Alman hükümetinin bu konuda sivil toplum örgütlerinin de yer aldığı bir ulusal eylem planını başlattığına işaret eden Sunga, ancak burada Afrika kökenlilerinin hakkını savunan bir sivil toplum kuruluşunun bulunmadığını kaydetti. Sunga, raporda Avrupa’daki ırkçılığın tarihini anlamak gerektiğinin vurgulandığını aktararak, 2. Dünya Savaşı öncesi dönemin de analiz edilmesi önemli olduğunu söyledi.
CEZASIZ KALIYOR
Almanlar tarafından Afrikalılara karşı işlenen suçların ülkenin tarihindeki başka konularla gölgelendiğini belirten Sunga, Almanya’nın sömürge tarihinin, Herero ve Namalara yönelik soykırımın ve Nasyonal Sosyalizm döneminde öldürülen siyahilerin durumunun Almanya’da yeterince anlatılmadığını kaydetti. Sunga, Berlin’de 1884 yılında düzenlenen Afrika Konferansı’nın Afrika kıtası için korkunç ve kalıcı etkiler bıraktığını ifade etti.
İnsanları dış görünüşlerine göre değerlendiren ve ‘racail profiling’ olarak adlandırılan uygulamayı da eleştiren Sunga, “Almanya’da polis teşkilatında racial profiling yapılması inkar ediliyor. Federal ve eyalet düzeyinde şikayet mekanizmasının eksikliği bunun cezasız kalmasını sağlıyor” şeklinde konuştu.
Afrika kökenlilerin nefret suçlarının kurbanı olduklarını da ifade Sunga, bu insanların çoğu zaman aşırı sağcıların saldırılarına uğradığını kaydetti.

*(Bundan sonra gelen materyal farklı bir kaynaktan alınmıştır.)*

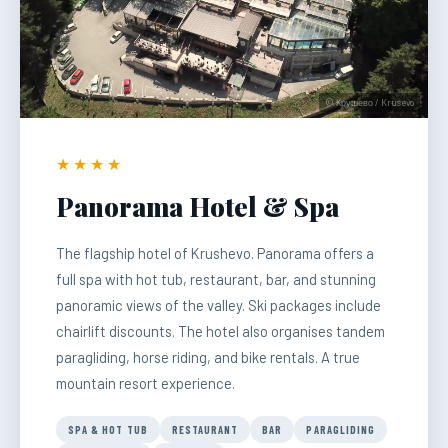
© Крушево / Krusevo
★★★★
Panorama Hotel & Spa
The flagship hotel of Krushevo. Panorama offers a
full spa with hot tub, restaurant, bar, and stunning
panoramic views of the valley. Ski packages include
chairlift discounts. The hotel also organises tandem
paragliding, horse riding, and bike rentals. A true
mountain resort experience.
SPA & HOT TUB
RESTAURANT
BAR
PARAGLIDING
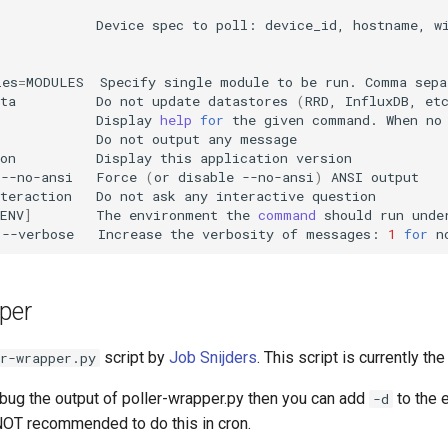
Device
spec
to
poll:
device_id,
hostname,
w
les
=
MODULES
Specify
single
module
to
be
run.
Comma
sepa
ta
Do
not
update
datastores
(
RRD,
InfluxDB,
et
Display
help
for
the
given
command.
When
no
Do
not
output
any
on
Display
this
application
|
--no-ansi
Force
(
or
disable
--no-ansi
)
ANSI
teraction
Do
not
ask
any
interactive
ENV
]
The
environment
the
command
should
run
--verbose
Increase
the
verbosity
of
messages:
1
for
n
per
script by
Job Snijders
. This script is currently the
r-wrapper.py
ebug the output of poller-wrapper.py then you can add
to the 
-d
NOT recommended to do this in cron.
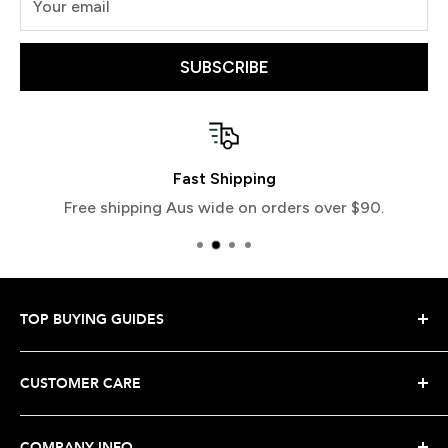
Your email
SUBSCRIBE
Fast Shipping
Free shipping Aus wide on orders over $90.
TOP BUYING GUIDES
Snowboard Buying Guide
CUSTOMER CARE
Snowboard Boot Buying Guide
Snowboard Binding Buying Guide
Shipping Your Order
COMPANY INFO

Sunga, Çalışma Grubunun, siyahilerin Almanya’da resmi makamlarca aşağılayıcı muameleye uğramasından da endişe ettiğini belirtti.
Afrika kökenlilerin ekonomik, sosyal ve kültürel olarak da ayrımcılığa uğradığını aktaran Sunga, Almanya’da etnik ve dini azınlık konumundaki Afrika kökenli Müslümanların da zorluklarla karşı karşıya kaldığını dile getirdi.
Bu insanların hem Afrika kökenli hem de İslamofobiadan dolayı ayrımcılık yaşadıklarını dile getiren Sunga, “Afrika kökenli Müslüman kadınlar istihdam piyasasında ayrımcılığa uğruyor” dedi.
İZİN VEREN YASALAR KALDIRILMALI
Almanya’ya insan haklarını iyileştirme çağrısında bulunan Sunga, bu alanda daha fazla bilimsel araştırma yapılması gerektiğini ve racial profiling uygulamasına izin veren yasaların kaldırılmasını istedi.
Sunga, Almanya’nın bu konuyla ilgilenmesini ve iyileştirme önerilerine açık olmasını olumlu karşılandığını belirtti.
Raporun tamamlanmasının ardından eylül ayında BM İnsan Hakları Konseyi’ne sunulacağı ifade edildi.
Raporun hazırlanması için Almanya’da değişik şehirlere giden BM Çalışma Grubu üyeleri, burada sivil toplum örgütleri ve resmi makamlarla görüştüğü bildirildi.